10 Ways Our Schools Can Build A Nation Of Entrepreneurs. This is a subject that's near and dear to my heart, encouraging young people not to think like employees, but potential business owners. It's something America continues to do better than any other nation on Earth. The ability to take an idea, a passion, and have the freedom to try to take that vision and turn it into a profitable start-up company, fail, adjust, try again. In the words of veteran serial entreprenuers - the key to eventual success is not "failure avoidance", but adjusting to failure until you get it right. I talk to area companies about encouraging their employees to think and act like entrepreneurs - to experiment, tinker, going so far as to kill the cash cow and create dozens of calves. Reinvent your business before someone else does it for you.

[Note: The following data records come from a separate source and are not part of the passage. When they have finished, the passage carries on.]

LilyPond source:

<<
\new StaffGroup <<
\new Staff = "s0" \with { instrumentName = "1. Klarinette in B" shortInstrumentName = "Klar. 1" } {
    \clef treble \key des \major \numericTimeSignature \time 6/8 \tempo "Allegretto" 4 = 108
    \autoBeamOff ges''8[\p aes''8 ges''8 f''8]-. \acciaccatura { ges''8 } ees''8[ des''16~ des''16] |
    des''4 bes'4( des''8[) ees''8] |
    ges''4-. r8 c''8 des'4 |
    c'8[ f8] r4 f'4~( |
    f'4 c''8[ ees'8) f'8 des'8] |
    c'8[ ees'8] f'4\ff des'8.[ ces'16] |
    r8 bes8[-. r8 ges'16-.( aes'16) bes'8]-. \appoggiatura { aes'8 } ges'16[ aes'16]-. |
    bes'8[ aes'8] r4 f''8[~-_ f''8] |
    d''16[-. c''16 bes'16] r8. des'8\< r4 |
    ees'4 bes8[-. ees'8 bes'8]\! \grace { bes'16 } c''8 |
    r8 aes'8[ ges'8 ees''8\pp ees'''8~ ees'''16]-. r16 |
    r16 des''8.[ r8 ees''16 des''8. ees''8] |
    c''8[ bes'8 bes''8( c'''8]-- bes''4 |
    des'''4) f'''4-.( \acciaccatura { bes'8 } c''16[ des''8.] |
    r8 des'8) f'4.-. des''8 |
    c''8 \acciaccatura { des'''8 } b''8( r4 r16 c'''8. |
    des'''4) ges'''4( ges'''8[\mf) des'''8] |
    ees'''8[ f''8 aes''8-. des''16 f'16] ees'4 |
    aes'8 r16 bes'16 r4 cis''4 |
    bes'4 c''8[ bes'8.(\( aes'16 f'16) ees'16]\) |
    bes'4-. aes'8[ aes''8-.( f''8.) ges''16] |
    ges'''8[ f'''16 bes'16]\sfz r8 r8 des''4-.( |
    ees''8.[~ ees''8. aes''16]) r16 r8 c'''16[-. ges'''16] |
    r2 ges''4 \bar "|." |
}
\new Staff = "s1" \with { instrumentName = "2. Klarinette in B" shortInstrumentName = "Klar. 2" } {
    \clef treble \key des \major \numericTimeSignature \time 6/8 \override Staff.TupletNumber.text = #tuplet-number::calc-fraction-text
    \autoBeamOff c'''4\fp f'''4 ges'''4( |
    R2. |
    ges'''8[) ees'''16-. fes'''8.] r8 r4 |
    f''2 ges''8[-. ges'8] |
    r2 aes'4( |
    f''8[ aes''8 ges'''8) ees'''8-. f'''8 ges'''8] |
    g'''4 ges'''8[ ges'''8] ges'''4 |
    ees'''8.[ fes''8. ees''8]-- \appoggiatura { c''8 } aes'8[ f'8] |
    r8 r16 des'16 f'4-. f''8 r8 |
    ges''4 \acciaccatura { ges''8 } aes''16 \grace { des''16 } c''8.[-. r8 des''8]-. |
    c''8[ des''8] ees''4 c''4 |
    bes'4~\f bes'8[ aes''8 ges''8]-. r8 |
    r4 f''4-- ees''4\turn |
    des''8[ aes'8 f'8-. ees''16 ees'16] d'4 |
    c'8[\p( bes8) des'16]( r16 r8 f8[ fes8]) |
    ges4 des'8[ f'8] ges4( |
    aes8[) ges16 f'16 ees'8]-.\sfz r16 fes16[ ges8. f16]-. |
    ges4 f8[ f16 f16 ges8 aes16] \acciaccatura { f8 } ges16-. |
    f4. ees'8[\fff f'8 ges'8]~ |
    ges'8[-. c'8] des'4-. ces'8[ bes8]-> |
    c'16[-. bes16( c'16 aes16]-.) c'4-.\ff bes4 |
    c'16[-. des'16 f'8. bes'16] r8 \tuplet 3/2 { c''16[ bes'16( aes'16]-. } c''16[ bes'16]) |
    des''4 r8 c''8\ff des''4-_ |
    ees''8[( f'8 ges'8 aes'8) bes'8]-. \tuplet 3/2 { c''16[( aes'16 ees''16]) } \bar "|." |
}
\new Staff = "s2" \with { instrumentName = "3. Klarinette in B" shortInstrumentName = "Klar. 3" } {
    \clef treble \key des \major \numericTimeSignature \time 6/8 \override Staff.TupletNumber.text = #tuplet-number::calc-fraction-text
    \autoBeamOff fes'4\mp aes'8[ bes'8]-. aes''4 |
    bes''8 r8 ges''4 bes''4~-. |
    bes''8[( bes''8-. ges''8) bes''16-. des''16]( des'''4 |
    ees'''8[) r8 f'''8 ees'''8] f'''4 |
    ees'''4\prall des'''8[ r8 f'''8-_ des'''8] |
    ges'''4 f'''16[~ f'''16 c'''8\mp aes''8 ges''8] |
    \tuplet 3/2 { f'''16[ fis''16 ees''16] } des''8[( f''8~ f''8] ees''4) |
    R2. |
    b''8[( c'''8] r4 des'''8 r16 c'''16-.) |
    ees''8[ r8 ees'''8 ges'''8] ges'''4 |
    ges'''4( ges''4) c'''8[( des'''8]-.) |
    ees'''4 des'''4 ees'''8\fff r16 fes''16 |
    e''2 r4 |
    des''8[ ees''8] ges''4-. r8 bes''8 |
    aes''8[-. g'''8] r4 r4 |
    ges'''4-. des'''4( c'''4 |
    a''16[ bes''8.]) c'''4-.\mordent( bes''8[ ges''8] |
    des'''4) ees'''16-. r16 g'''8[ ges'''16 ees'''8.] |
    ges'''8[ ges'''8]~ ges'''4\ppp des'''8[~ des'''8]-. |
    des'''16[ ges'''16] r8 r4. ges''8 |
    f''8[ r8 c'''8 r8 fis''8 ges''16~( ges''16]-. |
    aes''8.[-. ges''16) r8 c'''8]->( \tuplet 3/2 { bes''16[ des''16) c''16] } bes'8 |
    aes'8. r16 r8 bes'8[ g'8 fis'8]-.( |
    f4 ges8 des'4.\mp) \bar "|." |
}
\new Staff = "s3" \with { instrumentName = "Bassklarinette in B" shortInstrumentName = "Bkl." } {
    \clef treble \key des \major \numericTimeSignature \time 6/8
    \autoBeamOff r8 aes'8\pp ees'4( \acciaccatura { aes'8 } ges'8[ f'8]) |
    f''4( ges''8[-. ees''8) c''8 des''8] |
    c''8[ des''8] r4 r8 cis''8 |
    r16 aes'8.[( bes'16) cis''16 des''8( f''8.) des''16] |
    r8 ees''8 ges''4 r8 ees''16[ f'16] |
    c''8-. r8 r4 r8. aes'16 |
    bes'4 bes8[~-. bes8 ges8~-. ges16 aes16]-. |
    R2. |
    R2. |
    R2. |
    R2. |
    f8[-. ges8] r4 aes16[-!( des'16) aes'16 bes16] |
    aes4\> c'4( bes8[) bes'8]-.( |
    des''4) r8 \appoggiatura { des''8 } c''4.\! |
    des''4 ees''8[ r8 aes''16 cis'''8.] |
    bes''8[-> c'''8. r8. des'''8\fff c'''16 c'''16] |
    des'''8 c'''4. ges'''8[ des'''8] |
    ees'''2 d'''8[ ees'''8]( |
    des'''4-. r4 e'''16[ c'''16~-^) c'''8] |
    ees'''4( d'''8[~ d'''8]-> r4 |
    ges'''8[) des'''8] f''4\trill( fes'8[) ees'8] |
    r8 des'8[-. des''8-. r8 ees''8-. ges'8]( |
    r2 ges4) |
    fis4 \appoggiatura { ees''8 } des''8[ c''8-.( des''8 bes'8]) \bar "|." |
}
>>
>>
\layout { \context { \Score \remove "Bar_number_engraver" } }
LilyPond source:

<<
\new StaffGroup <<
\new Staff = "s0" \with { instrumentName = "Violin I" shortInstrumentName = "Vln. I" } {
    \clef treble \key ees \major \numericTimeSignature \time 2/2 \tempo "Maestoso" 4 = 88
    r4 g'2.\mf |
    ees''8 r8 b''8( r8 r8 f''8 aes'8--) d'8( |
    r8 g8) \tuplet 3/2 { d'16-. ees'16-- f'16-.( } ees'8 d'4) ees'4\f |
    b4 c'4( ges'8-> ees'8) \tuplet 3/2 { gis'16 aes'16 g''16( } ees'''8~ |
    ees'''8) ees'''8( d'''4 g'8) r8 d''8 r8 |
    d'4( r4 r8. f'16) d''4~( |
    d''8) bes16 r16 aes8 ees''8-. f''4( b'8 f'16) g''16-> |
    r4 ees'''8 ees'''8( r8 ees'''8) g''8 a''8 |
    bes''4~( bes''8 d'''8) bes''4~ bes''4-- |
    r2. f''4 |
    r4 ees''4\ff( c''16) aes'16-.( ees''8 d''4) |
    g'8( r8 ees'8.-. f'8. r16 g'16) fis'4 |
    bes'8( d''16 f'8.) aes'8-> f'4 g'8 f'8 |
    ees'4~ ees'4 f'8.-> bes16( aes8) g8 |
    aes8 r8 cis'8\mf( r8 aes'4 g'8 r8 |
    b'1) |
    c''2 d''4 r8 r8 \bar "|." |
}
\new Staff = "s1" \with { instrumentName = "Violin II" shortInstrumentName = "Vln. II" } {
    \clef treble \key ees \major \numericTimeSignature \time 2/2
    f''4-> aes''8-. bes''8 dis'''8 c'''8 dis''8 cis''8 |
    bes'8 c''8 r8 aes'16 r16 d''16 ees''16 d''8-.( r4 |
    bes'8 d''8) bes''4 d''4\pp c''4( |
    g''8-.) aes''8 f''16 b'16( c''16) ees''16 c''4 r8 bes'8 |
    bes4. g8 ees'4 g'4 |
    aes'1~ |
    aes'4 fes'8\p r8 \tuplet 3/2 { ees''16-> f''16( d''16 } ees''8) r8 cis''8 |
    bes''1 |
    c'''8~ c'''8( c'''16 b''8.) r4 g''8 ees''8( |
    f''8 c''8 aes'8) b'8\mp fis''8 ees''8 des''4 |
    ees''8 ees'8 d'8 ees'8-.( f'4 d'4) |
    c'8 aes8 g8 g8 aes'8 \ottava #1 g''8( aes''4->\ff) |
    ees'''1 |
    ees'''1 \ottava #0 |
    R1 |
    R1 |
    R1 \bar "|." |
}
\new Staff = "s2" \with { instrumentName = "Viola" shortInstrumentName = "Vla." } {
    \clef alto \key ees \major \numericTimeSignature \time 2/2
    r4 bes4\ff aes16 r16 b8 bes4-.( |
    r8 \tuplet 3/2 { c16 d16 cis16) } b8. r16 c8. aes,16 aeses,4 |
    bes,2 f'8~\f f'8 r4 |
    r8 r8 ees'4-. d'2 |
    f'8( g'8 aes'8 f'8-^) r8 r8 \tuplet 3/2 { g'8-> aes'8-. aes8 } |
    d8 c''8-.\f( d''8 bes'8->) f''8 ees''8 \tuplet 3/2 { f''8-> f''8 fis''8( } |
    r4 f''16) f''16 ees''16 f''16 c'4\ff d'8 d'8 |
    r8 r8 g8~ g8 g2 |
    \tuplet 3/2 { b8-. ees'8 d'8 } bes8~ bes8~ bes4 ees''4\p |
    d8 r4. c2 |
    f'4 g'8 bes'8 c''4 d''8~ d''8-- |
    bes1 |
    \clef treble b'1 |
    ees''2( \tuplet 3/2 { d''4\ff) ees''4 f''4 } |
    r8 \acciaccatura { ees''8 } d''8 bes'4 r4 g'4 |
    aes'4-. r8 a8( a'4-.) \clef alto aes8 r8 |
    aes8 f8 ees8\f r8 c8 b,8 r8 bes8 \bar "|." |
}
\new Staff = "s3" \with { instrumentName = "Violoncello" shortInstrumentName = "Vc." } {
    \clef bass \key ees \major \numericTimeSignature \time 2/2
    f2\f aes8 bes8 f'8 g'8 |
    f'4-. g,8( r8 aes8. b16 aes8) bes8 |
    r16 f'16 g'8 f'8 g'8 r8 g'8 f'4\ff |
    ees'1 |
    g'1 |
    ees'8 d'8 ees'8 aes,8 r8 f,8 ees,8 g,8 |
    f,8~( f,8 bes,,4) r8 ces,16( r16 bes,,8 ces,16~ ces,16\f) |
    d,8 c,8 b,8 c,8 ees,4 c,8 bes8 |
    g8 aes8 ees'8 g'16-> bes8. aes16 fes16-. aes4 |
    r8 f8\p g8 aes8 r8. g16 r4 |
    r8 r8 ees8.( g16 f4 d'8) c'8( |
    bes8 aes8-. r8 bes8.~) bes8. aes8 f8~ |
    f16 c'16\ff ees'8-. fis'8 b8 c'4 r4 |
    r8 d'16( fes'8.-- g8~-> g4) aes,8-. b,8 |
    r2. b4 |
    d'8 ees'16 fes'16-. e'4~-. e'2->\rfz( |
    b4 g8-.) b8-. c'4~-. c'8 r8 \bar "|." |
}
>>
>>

Andy Grove of Intel said it best, "only the paranoid survive." Tenacity is key. Thomas Edison went through 2,000 experiments before he found the optimum filament to power the light bulb. He "failed" nearly 2,000 times before coming up with the right formula! Click here for a thought-provoking article.

Higher, Colder, Deadlier. If you're even vaguely interested in mountain climbing and high adventure you won't want to miss this engaging article in the current on-line edition of Vanity Fair. Quoting V.F. "Mont Blanc is western Europe's tallest mountain, and the world's deadliest. For four young English climbers - friends since boarding school, two of whom, Rob Gauntlett and James Hooper, had already become the youngest Britons to scale Everest - it held the promise of adventure, camaraderie, and escape from the mundane worries. But on January 9, as the author reports, two of them plummeted nearly half a mile to a brutal death, leaving questions to be answered..."

15 Best iPad Apps. O.K. This is highly subjective, but since many of you are probably gadget (productivity tool) freaks, some percentage of you may be interested in this article, which outlines the apps you HAVE to have on your iPad. Time to bring out your inner geek.